My g/f has an iBook G4 with 512MB of RAM. She wants to put as much ram as possible inside it. Now, I'm pretty sure these G4's only have one slot for ram, and the highest it will go is 1.5GB, right?

If so, where can I get the best deal on this memory?

Thanks!


----------



## William5700

http://store.apple.com/1-800-MY-APPLE/WebObjects/AppleStore.woa/wa/RSLID?mco=F567AC2&nclm=Memory
go to that link and select ur ibook g4


----------



## VegasACF

You are correct in most aspects. There are (to my knowledge) two different types of RAM that were used in iBook G4s. One is PC2700 DDR SDRAM, the other is PC2100 DDR SDRAM. Also, some models would only allow 1.25 GB max RAM, not the 1.5 you mention (some _do_ allow 1.5, though). This site may help you figure out exactly what will work in your GF's iBook.

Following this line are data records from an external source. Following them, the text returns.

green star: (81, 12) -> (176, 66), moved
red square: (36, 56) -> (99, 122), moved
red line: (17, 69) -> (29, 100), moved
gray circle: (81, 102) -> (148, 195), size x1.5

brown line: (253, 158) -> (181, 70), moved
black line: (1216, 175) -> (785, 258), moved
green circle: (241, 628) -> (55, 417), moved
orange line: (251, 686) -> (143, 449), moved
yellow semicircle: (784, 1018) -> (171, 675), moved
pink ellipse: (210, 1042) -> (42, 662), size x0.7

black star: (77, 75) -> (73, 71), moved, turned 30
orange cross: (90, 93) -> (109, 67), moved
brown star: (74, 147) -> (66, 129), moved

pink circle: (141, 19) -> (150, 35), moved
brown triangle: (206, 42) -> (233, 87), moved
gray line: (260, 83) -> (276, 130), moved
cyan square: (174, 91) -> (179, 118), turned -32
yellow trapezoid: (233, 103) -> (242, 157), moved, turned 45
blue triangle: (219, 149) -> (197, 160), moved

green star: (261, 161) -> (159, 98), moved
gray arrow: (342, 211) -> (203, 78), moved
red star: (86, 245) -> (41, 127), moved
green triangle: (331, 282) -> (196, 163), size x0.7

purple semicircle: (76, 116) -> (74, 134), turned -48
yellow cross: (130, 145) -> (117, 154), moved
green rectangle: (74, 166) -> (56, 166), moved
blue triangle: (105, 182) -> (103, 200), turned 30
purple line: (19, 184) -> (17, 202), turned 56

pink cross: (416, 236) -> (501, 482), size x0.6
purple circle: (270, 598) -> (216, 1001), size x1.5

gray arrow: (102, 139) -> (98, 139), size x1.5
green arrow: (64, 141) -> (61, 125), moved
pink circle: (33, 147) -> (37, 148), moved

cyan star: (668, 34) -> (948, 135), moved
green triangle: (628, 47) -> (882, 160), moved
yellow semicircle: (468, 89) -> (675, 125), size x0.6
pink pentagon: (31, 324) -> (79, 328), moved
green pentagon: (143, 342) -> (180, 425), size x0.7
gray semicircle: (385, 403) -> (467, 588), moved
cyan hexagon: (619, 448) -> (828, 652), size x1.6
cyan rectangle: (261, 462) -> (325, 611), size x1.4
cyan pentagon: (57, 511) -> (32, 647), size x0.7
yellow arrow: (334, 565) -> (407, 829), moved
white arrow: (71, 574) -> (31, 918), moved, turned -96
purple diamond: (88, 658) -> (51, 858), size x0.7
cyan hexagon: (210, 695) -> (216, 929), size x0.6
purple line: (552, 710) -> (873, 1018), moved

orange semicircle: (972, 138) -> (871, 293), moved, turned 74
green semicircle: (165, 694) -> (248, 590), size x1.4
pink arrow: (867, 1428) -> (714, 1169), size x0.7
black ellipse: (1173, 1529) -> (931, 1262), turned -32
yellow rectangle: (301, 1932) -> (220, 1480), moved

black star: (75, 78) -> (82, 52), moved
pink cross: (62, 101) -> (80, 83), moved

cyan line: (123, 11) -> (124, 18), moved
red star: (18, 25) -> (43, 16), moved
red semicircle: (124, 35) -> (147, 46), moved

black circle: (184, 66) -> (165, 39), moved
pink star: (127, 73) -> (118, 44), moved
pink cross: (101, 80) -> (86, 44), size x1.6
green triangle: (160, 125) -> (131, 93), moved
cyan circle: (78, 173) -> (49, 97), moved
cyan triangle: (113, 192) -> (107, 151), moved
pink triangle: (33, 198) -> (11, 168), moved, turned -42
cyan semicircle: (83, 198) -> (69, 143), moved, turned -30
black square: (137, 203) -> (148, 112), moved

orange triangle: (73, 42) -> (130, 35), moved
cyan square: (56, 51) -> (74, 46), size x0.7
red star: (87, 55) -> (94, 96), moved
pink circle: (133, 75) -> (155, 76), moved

There are a host of RAM manufacturers out there, so the best deal may be something quite cheap. But be warned, not all RAM is _good_ RAM. I've never had a problem buying middle-of-the-road priced RAM, but would shy away from the bottom of the barrel varieties.

This site gives you pricing from several sources. Just look for your exact model, so you know which to get.

If you buy from Apple you _will_ get fantastic quality in the product, and you will _know_ that it will work. But you will also pay a premium price for it. You can likely find the exact same RAM for a lower price from other sources. For some it's worth the extra expenditure to be 100% certain the RAM is Apple-approved.


----------



## DammitJanet

But it will only handle one stick at a time of whatever RAM I put in it right?


----------



## VegasACF

As far as I know, yes, you are correct.


----------



## DammitJanet

Thanks.


----------



## davidanders

I would recommend http://www.crucial.com (the last american company making ram)
Lifetime warranty, easy to use manufacturer/model/ram selector.
Only one stick out of hundreds was bad.
.


----------



## expensive_wino

Go to:

http://www.macsales.com

Follow the link to memory. It even has a configurator. Their stuff is every bit as good as Apple's minus the extra cost. Also, they're super helpful on the phone.

If you want to know how many slots are available for memory. Click on the little blue Apple icon in the upper left of your screen. Drag down to About This Mac. Click on More Info. And finally select Memory from the list on the left side of the screen.

This will give you the specs on the memory and how many slots are currently used.


----------



## macgirl811

I was reading your post because I have the same problem with the RAM. I was wondering how you made out and what you ended up buying for her G4 ibook? Thanks


----------